América Latina y Chile
Colombia anunció la implementación de un «escudo antidrones» y una modernización paralela. Se destinarán US$1.68 mil millones para contrarrestar ataques de drones por parte de grupos armados, en un contexto donde se intensifican las tácticas que involucran sistemas aéreos no tripulados (UAS). Además, la adquisición de aviones Gripen de Saab también reconfigura el equilibrio de capacidades en la región.
Esto tiene repercusiones para Chile, ya que la proliferación de drones armados como herramientas de bajo costo está impulsando doctrinas C-UAS (detección, guerra electrónica, cinética) a nivel estatal. Para Chile, esto se traduce en tres áreas clave: protección de infraestructura crítica, seguridad de bases y refuerzo de la vigilancia en la frontera norte.
En Venezuela, informes indican que la ciberconflictividad se está utilizando como un «habilitador» de operaciones políticas y militares, impactando la estabilidad regional y las narrativas de legitimidad. A pesar de un poder político frágil, la influencia de Estados Unidos en diversas áreas del país sigue creciendo. También ha surgido incertidumbre sobre por qué las baterías antiaéreas venezolanas, en su mayoría de origen ruso, no fueron efectivas durante una operación estadounidense para extraer a Maduro.
Chile está configurando un marco normativo y operativo que incluye: (i) espionaje/contrainteligencia, con debates sobre competencias militares y civiles, y (ii) protección reforzada de infraestructura crítica. Esto reorganiza las prioridades del presupuesto y exige una coordinación interagencial efectiva (Defensa–Interior/Security–MP–ANI/CSIRT sectoriales), especialmente si el país busca credibilidad ante socios (OTAN/UE/EE.UU.) en áreas como logística y resiliencia.
La Comisión de Defensa de la Cámara de Diputados recientemente aprobó el proyecto que modifica el Código Penal para permitir la intervención de la fiscalía militar en investigaciones sobre espionaje (Boletín 17.690-07), con la participación de la Ministra.
Simultáneamente, la Comisión de Defensa del Senado continuó evaluando las propuestas del proyecto de protección de infraestructura crítica (Boletín 16.143-02), con la asistencia de representantes del Interior y Seguridad Pública, consolidando así la idea de que «infraestructura crítica = seguridad del Estado» (incluyendo ciberaspectos y continuidad operativa).
Si este marco se implementa con métricas, ejercicios y auditorías, podría convertirse en un «acelerador» de la madurez cibernética en todo el ecosistema crítico (puertos, aeropuertos, energía, telecomunicaciones). Sin embargo, si se limita a ser un cumplimiento formal, no será suficiente para enfrentar las amenazas estatales y criminales.
OTAN, Ucrania y Rusia
Esta semana se ha intensificado la escalada en torno a la infraestructura energética, y la llegada del invierno aumenta la urgencia logística. Ucrania ha respondido acelerando la importación de electricidad y equipos debido a una crisis energética agravada por ataques rusos que generan presiones sociales y militares.
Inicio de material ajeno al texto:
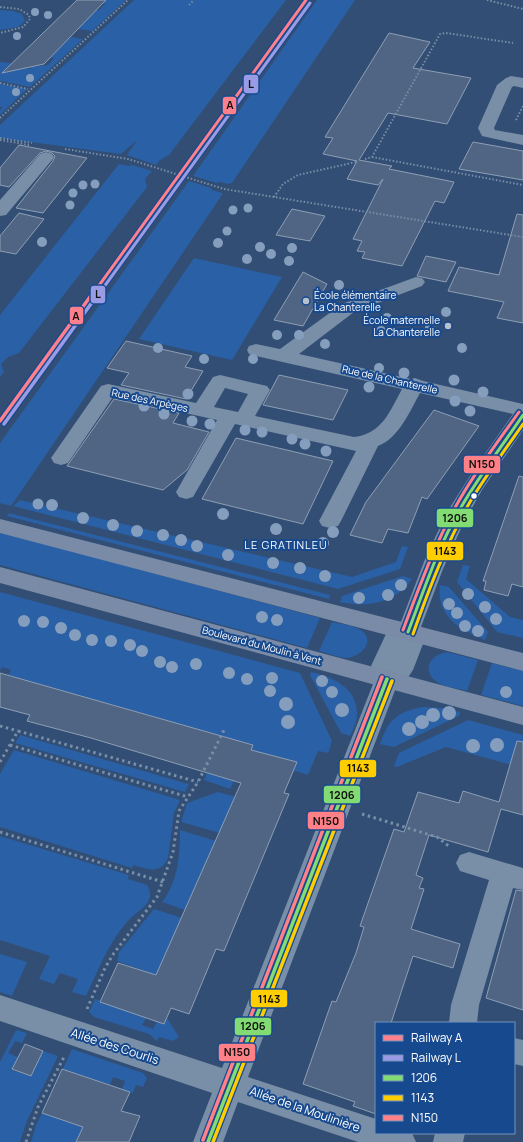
<svg xmlns="http://www.w3.org/2000/svg" width="523" height="1142" viewBox="0 0 523 1142" font-family="Manrope,sans-serif">
<rect width="100%" height="100%" fill="#324e74"/>
<g fill="#2a60a5">
<path d="M99,0H126L92,31L78,29L93,9L99,10L105,4Z"/>
<path d="M134,0H286L169,155L160,160L156,165L127,155L137,140L121,154L0,138V125Z"/>
<path d="M317,0H355L232,183L229,184L220,182L217,183L193,176Z"/>
<path d="M0,10L13,11L22,14L25,21L18,27L0,30Z"/>
<path d="M71,37L83,39L30,87L0,81V62L18,64L16,67L30,69L31,67L48,65L54,58L49,57Z"/>
<path d="M0,84L27,89L0,115V110L3,107H0Z"/>
<path d="M119,164L129,166L132,165L152,171L145,179L147,187L19,353L8,357L1,364L4,372L0,377V315Z"/>
<path d="M189,181L211,188L212,190L222,193V195L20,493L11,506L0,503V443Z"/>
<path d="M194,258L282,277L232,360L139,339Z"/>
<path d="M20,500L352,577L396,562L402,546L408,547L400,569L338,589L13,506Z"/>
<path d="M9,513L330,595L329,599L7,516Z"/>
<path d="M0,532L320,618L307,648L0,565Z"/>
<path d="M463,565L470,566L466,579L510,617L523,620V638L497,632L457,582Z"/>
<path d="M403,576L412,579C395,603 368,608 340,602L342,596Z"/>
<path d="M440,585L449,587L488,632L485,640C460,630 436,616 440,585Z"/>
<path d="M0,592L300,673L332,741L328,753L318,751L308,775L292,770L297,762L250,750L252,744L243,742L241,747L213,740L215,734L8,675L11,670L2,667L0,671Z"/>
<path d="M332,622C341,624 354,625 362,631C376,642 360,657 347,658C338,658 328,653 319,651Z"/>
<path d="M447,652L478,660L467,691C458,688 445,688 437,682C421,670 430,655 447,652Z"/>
<path d="M492,663L523,671V706L481,695Z"/>
<path d="M311,672C333,677 358,688 357,715C357,722 353,729 350,736L341,733L310,675Z"/>
<path d="M422,707L443,708L460,712L459,716L394,747L380,744C388,720 397,712 422,707Z"/>
<path d="M468,720L523,735V768L446,747L397,767L394,766L399,753Z"/>
<path d="M20,735L188,784H189L185,792L15,743Z"/>
<path d="M14,750L180,800L174,813L168,858C161,874 148,870 134,865L132,868L0,827V774Z"/>
<path d="M207,773L234,781L230,789L204,780Z"/>
<path d="M218,792L236,797L220,833L181,822L187,803Z"/>
<path d="M180,830L216,841L185,910L162,902C178,882 180,855 180,830Z"/>
<path d="M0,836L129,875L128,879L147,885C149,889 151,893 150,897C147,908 133,914 127,922C108,943 98,971 86,996L72,992L78,979L60,973L54,984L39,979L50,956L0,940Z"/>
<path d="M154,909L182,918L156,975L117,961L119,952Z"/>
<path d="M0,954L27,962L12,996L0,992Z"/>
<path d="M95,999L146,1018L142,1025L153,1029L157,1021L164,1024L167,1018L179,1037L173,1041L159,1037L157,1041L149,1034L94,1017L89,1012Z"/>
<path d="M16,1030L27,1033L22,1043L15,1041L8,1053L18,1057L12,1070L31,1076L43,1051L58,1056L26,1123L20,1142H0V1062Z"/>
<path d="M72,1049L143,1073L147,1078L143,1087L136,1085L133,1093L122,1089L125,1081L113,1077L110,1085L63,1069Z"/>
<path d="M42,1113L83,1127L76,1142H31L36,1125Z"/>
</g>
<g fill="#4f6583" stroke="#8e9fb5">
<path d="M77,0H106L44,64L2,73Z"/>
<path d="M389,33L430,42L413,68L471,78L447,124L388,113L359,160L392,166L389,169L454,182L444,203L435,201L402,266L362,258L365,252L357,251L362,241L353,239L383,179L378,185L347,179L357,161L323,154L333,138L325,137Z"/>
<path d="M473,142L523,151V180L459,169Z"/>
<path d="M19,145L87,158L43,213L16,208L53,161L55,156L52,153L46,151L40,153L9,187L0,185V168Z"/>
<path d="M292,209L325,216L310,241L276,235Z"/>
<path d="M19,213L44,219L16,254L0,251V236Z"/>
<path d="M517,214L523,215V323L497,318L504,302L448,291L459,267L499,275Z"/>
<path d="M426,256L456,262L446,282L417,276Z"/>
<path d="M303,272L327,284L303,326L274,320Z"/>
<path d="M126,341L192,356L185,367L203,371L186,399L121,385L129,373L107,368Z"/>
<path d="M279,375L348,390L333,420L263,405Z"/>
<path d="M114,399L179,413L173,423L209,432L187,470L163,490L67,466Z"/>
<path d="M434,410L479,426L427,499L422,497L408,533L388,529L382,543L350,535L366,502Z"/>
<path d="M236,438L333,461L303,524L202,499Z"/>
<path d="M519,476L523,477V587L512,584L508,596L484,590L486,581H483Z"/>
<path d="M0,673L253,745L251,750L297,762L284,793L289,794L224,951L216,949L189,1014L171,1008L164,1024L100,1002L118,963L156,975L241,783L91,738L27,721L30,715L0,707Z"/>
<path d="M517,741L523,742V815L501,809L488,852L429,835L416,875L423,878L419,888L424,889L411,929L460,944L453,968L413,956L391,1023H376V1114L353,1106L355,1102L303,1084L332,1001L336,1002L356,953L364,927L360,926L394,829L404,832L418,792L459,803L463,791L499,802Z"/>
<path d="M516,890L523,891V1010L486,998Z"/>
<path d="M25,1044L43,1051L31,1076L12,1069Z"/>
<path d="M62,1069L130,1092L121,1111L140,1116L129,1142H76L83,1127L42,1113Z"/>
</g>
<g fill="none" stroke-linecap="round" stroke-linejoin="round">
<g stroke="#798ea7" stroke-width="2" stroke-dasharray="1.5 2" stroke-linecap="butt">
<path d="M487,0L523,9"/>
<path d="M189,5L194,0"/>
<path d="M0,7L19,9L29,15L30,19L23,27L0,33"/>
<path d="M0,83L28,89"/>
<path d="M0,118L128,0"/>
<path d="M516,120L523,106"/>
<path d="M0,138L32,143"/>
<path d="M0,140L29,145"/>
<path d="M65,149L128,159L224,189L523,237"/>
<path d="M372,157L523,185"/>
<path d="M365,159L372,157L440,34L446,33L513,43"/>
<path d="M274,197L283,184L298,175L356,162"/>
</g>
<g stroke="#798ea7" stroke-width="3" stroke-dasharray="2.5 3.5" stroke-linecap="butt">
<path d="M0,726L18,731"/>
<path d="M10,745L188,797"/>
<path d="M0,762L18,731L198,782"/>
<path d="M362,814L437,837L450,847"/>
<path d="M0,832L163,882"/>
<path d="M87,1009L105,968L114,953L157,897L173,852L179,811L198,782L224,730"/>
<path d="M26,1142L38,1107L64,1057"/>
</g>
<g fill="#798ea7" fill-rule="evenodd">
<path d="M511,76L523,78V88L514,86L512,87L494,128L495,130L523,135V145L482,136L478,128L497,85L506,78Z"/>
<path d="M46,152L52,154L54,157L52,160L6,215L0,216V200L40,154Z"/>
<path d="M416,277L422,278L425,282L422,286L354,312L299,354L411,379L415,378L423,381L523,404V430L482,490L463,524L443,569L419,632L423,644L413,670L409,676L397,685L248,1077L376,1119V1133H412L416,1142H358L238,1102L223,1142H193L212,1093L0,1021V995L222,1068L375,679L371,666L386,634L399,627L427,554L449,509L475,468L513,414L420,393C410,411 399,438 378,446L341,521L338,526L330,528L322,526L319,521L356,451L235,424L193,497L186,499L179,497L176,492L217,420L113,397L68,463L61,465L54,463L51,458L101,386L108,384L196,403L213,377L220,375L267,386L270,390L255,416L354,437C382,434 390,411 402,389L256,356L249,354L247,350L249,346L256,344L280,349L342,304ZM225,388L248,394L238,412L214,407Z"/>
<path d="M469,852L523,868V890L513,888L479,1005L477,1023H449L451,1005L489,880L460,871L456,863L460,855Z"/>
<path d="M514,1038L523,1040V1066L514,1064Z"/>
<path d="M435,1133H465L463,1142H433Z"/>
</g>
<g fill="#798ba6" fill-rule="evenodd">
<path d="M0,519L523,653V671L0,533Z"/>
<path d="M0,567L523,707V725L0,583Z"/>
</g>
<defs>
<path id="bus-1-far1" d="M408,632C424,590 438,547 460,509C479,476 502,446 523,415"/>
<path id="bus-1" d="M208,1142L387,679"/>
<path id="bus-2-far1" d="M413,634C429,589 446,544 470,502C486,475 505,450 523,424"/>
<path id="bus-2" d="M213,1142L392,681"/>
<path id="bus-3-far1" d="M403,630C419,588 434,546 456,506C474,473 497,443 519,412"/>
<path id="bus-3" d="M203,1140L382,677"/>
</defs>
<use href="#bus-1-far1" stroke="#17498f" stroke-width="6"/>
<use href="#bus-1" stroke="#17498f" stroke-width="6"/>
<use href="#bus-2-far1" stroke="#17498f" stroke-width="6"/>
<use href="#bus-2" stroke="#17498f" stroke-width="6"/>
<use href="#bus-3-far1" stroke="#17498f" stroke-width="6"/>
<use href="#bus-3" stroke="#17498f" stroke-width="6"/>
<use href="#bus-1-far1" stroke="#82dc73" stroke-width="3"/>
<use href="#bus-1" stroke="#82dc73" stroke-width="3.5"/>
<use href="#bus-2-far1" stroke="#ffce00" stroke-width="3"/>
<use href="#bus-2" stroke="#ffce00" stroke-width="3.5"/>
<use href="#bus-3-far1" stroke="#ff8087" stroke-width="3"/>
<use href="#bus-3" stroke="#ff8087" stroke-width="3.5"/>
<defs>
<path id="rail-1-far1" d="M95,291L306,0"/>
<path id="rail-1" d="M0,421L95,290"/>
<path id="rail-2-far1" d="M101,291L310,3"/>
<path id="rail-2" d="M4,424L101,290"/>
</defs>
<use href="#rail-1-far1" stroke="#17498f" stroke-width="5"/>
<use href="#rail-1" stroke="#17498f" stroke-width="6"/>
<use href="#rail-2-far1" stroke="#17498f" stroke-width="5"/>
<use href="#rail-2" stroke="#17498f" stroke-width="6"/>
<use href="#rail-1-far1" stroke="#ff808d" stroke-width="3"/>
<use href="#rail-1" stroke="#ff808d" stroke-width="3.5"/>
<use href="#rail-2-far1" stroke="#999be5" stroke-width="3"/>
<use href="#rail-2" stroke="#999be5" stroke-width="3.5"/>
</g>
<g fill="#859ebe">
<circle cx="35" cy="12" r="4"/>
<circle cx="48" cy="15" r="4"/>
<circle cx="17" cy="36" r="4"/>
<circle cx="30" cy="78" r="4"/>
<circle cx="16" cy="92" r="4"/>
<circle cx="95" cy="184" r="4.5"/>
<circle cx="83" cy="185" r="4.5"/>
<circle cx="73" cy="193" r="4.5"/>
<circle cx="70" cy="205" r="4.5"/>
<circle cx="248" cy="208" r="4.5"/>
<circle cx="233" cy="210" r="4.5"/>
<circle cx="227" cy="231" r="4.5"/>
<circle cx="42" cy="242" r="5"/>
<circle cx="218" cy="243" r="5"/>
<circle cx="260" cy="247" r="5"/>
<circle cx="292" cy="248" r="5"/>
<circle cx="271" cy="254" r="5"/>
<circle cx="247" cy="259" r="5"/>
<circle cx="289" cy="261" r="5"/>
<circle cx="339" cy="285" r="5"/>
<circle cx="446" cy="312" r="5"/>
<circle cx="387" cy="318" r="5"/>
<circle cx="430" cy="328" r="5"/>
<circle cx="381" cy="331" r="5"/>
<circle cx="277" cy="335" r="5"/>
<circle cx="299" cy="335" r="5"/>
<circle cx="325" cy="344" r="5"/>
<circle cx="158" cy="348" r="5"/>
<circle cx="462" cy="348" r="5"/>
<circle cx="204" cy="359" r="5"/>
<circle cx="253" cy="359" r="5"/>
<circle cx="379" cy="368" r="5"/>
<circle cx="404" cy="373" r="5.5"/>
<circle cx="454" cy="380" r="5.5"/>
<circle cx="369" cy="387" r="5.5"/>
<circle cx="483" cy="392" r="5.5"/>
<circle cx="188" cy="394" r="5.5"/>
<circle cx="455" cy="401" r="5.5"/>
<circle cx="144" cy="406" r="5.5"/>
<circle cx="470" cy="411" r="5.5"/>
<circle cx="164" cy="414" r="5.5"/>
<circle cx="192" cy="421" r="5.5"/>
<circle cx="210" cy="424" r="5.5"/>
<circle cx="245" cy="430" r="5.5"/>
<circle cx="262" cy="432" r="5.5"/>
<circle cx="292" cy="439" r="5.5"/>
<circle cx="305" cy="444" r="5.5"/>
<circle cx="326" cy="451" r="5.5"/>
<circle cx="38" cy="504" r="5.5"/>
<circle cx="52" cy="505" r="6"/>
<circle cx="223" cy="514" r="6"/>
<circle cx="83" cy="518" r="6"/>
<circle cx="113" cy="525" r="6"/>
<circle cx="276" cy="529" r="6"/>
<circle cx="137" cy="531" r="6"/>
<circle cx="333" cy="532" r="6"/>
<circle cx="163" cy="535" r="6"/>
<circle cx="181" cy="540" r="6"/>
<circle cx="323" cy="543" r="6"/>
<circle cx="197" cy="546" r="6"/>
<circle cx="228" cy="555" r="6"/>
<circle cx="273" cy="563" r="6"/>
<circle cx="300" cy="568" r="6"/>
<circle cx="325" cy="576" r="6"/>
<circle cx="401" cy="585" r="6"/>
<circle cx="468" cy="594" r="6"/>
<circle cx="388" cy="595" r="6"/>
<circle cx="359" cy="598" r="6"/>
<circle cx="449" cy="604" r="6"/>
<circle cx="485" cy="607" r="6"/>
<circle cx="457" cy="613" r="6"/>
<circle cx="262" cy="617" r="6"/>
<circle cx="496" cy="619" r="6"/>
<circle cx="277" cy="620" r="6"/>
<circle cx="24" cy="621" r="6"/>
<circle cx="43" cy="622" r="6"/>
<circle cx="465" cy="626" r="6"/>
<circle cx="61" cy="628" r="6"/>
<circle cx="478" cy="631" r="6"/>
<circle cx="75" cy="635" r="6"/>
<circle cx="92" cy="640" r="6"/>
<circle cx="111" cy="641" r="6"/>
<circle cx="130" cy="645" r="6"/>
<circle cx="142" cy="651" r="6"/>
<circle cx="160" cy="662" r="6"/>
<circle cx="196" cy="664" r="6"/>
<circle cx="172" cy="667" r="6"/>
<circle cx="229" cy="673" r="6"/>
<circle cx="272" cy="678" r="6"/>
<circle cx="247" cy="679" r="6"/>
<circle cx="322" cy="681" r="6"/>
<circle cx="270" cy="691" r="6"/>
<circle cx="332" cy="692" r="6"/>
<circle cx="506" cy="692" r="6"/>
<circle cx="286" cy="704" r="7"/>
<circle cx="342" cy="710" r="7"/>
<circle cx="449" cy="713" r="7"/>
<circle cx="433" cy="715" r="7"/>
<circle cx="288" cy="722" r="7"/>
<circle cx="422" cy="722" r="7"/>
<circle cx="409" cy="729" r="7"/>
<circle cx="497" cy="745" r="7"/>
<circle cx="473" cy="746" r="7"/>
</g>
<g fill="#b7c1ce" stroke="#17498f" stroke-width="1.5">
<circle cx="306" cy="301" r="4"/>
<circle cx="448" cy="326" r="4"/>
</g>
<circle fill="#fff" stroke="#17498f" stroke-width="1.5" cx="474" cy="496" r="3.5"/>
<g text-anchor="middle" dominant-baseline="central" stroke-width="4" stroke-linejoin="round" paint-order="stroke">
<g font-size="10" fill="#fff" stroke="#17498f" text-anchor="start">
<text x="314" y="295">École élémentaire<tspan x="314" dy="12">La Chanterelle</tspan></text>
<text x="440" y="320" text-anchor="end">École maternelle<tspan x="440" dy="12">La Chanterelle</tspan></text>
</g>
<g font-size="10" fill="#fff" stroke="#17498f">
<text transform="translate(390 379) rotate(13)">Rue de la Chanterelle</text>
<text transform="translate(150 400) rotate(12)">Rue des Arpèges</text>
<text transform="translate(262 645) rotate(15)">Boulevard du Moulin à Vent</text>
</g>
<g font-size="11" letter-spacing="1" fill="#fff" stroke="#17498f">
<text x="286" y="544">LE GRATINLEU</text>
</g>
<g font-size="12" fill="#fff" stroke="#17498f">
<text transform="translate(115 1046) rotate(18)">Allée des Courlis</text>
<text transform="translate(305 1109) rotate(19)">Allée de la Moulinière</text>
</g>
</g>
<g stroke="#17498f" stroke-width="1.5">
<rect x="243" y="74" width="16" height="20" rx="4" fill="#999be5"/>
<rect x="222" y="96" width="15" height="19" rx="4" fill="#ff808d"/>
<rect x="90" y="285" width="16" height="19" rx="4" fill="#999be5"/>
<rect x="69" y="306" width="15" height="19" rx="4" fill="#ff808d"/>
<rect x="463" y="455" width="38" height="19" rx="4" fill="#ff8087"/>
<rect x="436" y="508" width="38" height="20" rx="4" fill="#82dc73"/>
<rect x="426" y="541" width="38" height="20" rx="4" fill="#ffce00"/>
<rect x="339" y="759" width="38" height="19" rx="4" fill="#ffce00"/>
<rect x="323" y="785" width="38" height="19" rx="4" fill="#82dc73"/>
<rect x="307" y="811" width="38" height="19" rx="4" fill="#ff8087"/>
<rect x="250" y="989" width="38" height="19" rx="4" fill="#ffce00"/>
<rect x="234" y="1017" width="38" height="19" rx="4" fill="#82dc73"/>
<rect x="218" y="1043" width="38" height="19" rx="4" fill="#ff8087"/>
</g>
<g font-size="11" text-anchor="middle" font-weight="bold" fill="#111">
<text x="251" y="88">L</text>
<text x="230" y="109">A</text>
<text x="98" y="298">L</text>
<text x="76" y="320">A</text>
<text x="482" y="468">N150</text>
<text x="455" y="522">1206</text>
<text x="445" y="555">1143</text>
<text x="358" y="772">1143</text>
<text x="342" y="799">1206</text>
<text x="326" y="825">N150</text>
<text x="269" y="1003">1143</text>
<text x="253" y="1030">1206</text>
<text x="237" y="1056">N150</text>
</g>
<rect x="375" y="1022" width="140" height="112" fill="#17498f" stroke="#7492bc"/>
<rect x="383" y="1035" width="20" height="6" fill="#ff808d" stroke="#7492bc"/>
<text x="411" y="1042" font-size="12" fill="#ffffff">Railway A</text>
<rect x="383" y="1055" width="20" height="6" fill="#999be5" stroke="#7492bc"/>
<text x="411" y="1062" font-size="12" fill="#ffffff">Railway L</text>
<rect x="383" y="1075" width="20" height="6" fill="#82dc73" stroke="#7492bc"/>
<text x="411" y="1082" font-size="12" fill="#ffffff">1206</text>
<rect x="383" y="1095" width="20" height="6" fill="#ffce00" stroke="#7492bc"/>
<text x="411" y="1102" font-size="12" fill="#ffffff">1143</text>
<rect x="383" y="1115" width="20" height="6" fill="#ff8087" stroke="#7492bc"/>
<text x="411" y="1122" font-size="12" fill="#ffffff">N150</text>
</svg>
En términos diplomáticos, Kiev ha enviado representantes a conversaciones sobre garantías y reconstrucción, con expectativas de logros políticos durante el Foro de Davos.
La UE propuso apoyo financiero para 2026–2027, que incluye elementos militares, enviando un fuerte mensaje de compromiso europeo (con condiciones políticas) que también afectará la industria europea y su capacidad de reposición.
Se continúa con entrenamiento y ejercicios en condiciones climáticas extremas, y han comenzado los primeros preparativos para ejercicios en el Ártico (como «Cold Response 26»), reflejando una reorientación aliada hacia alta intensidad en el norte.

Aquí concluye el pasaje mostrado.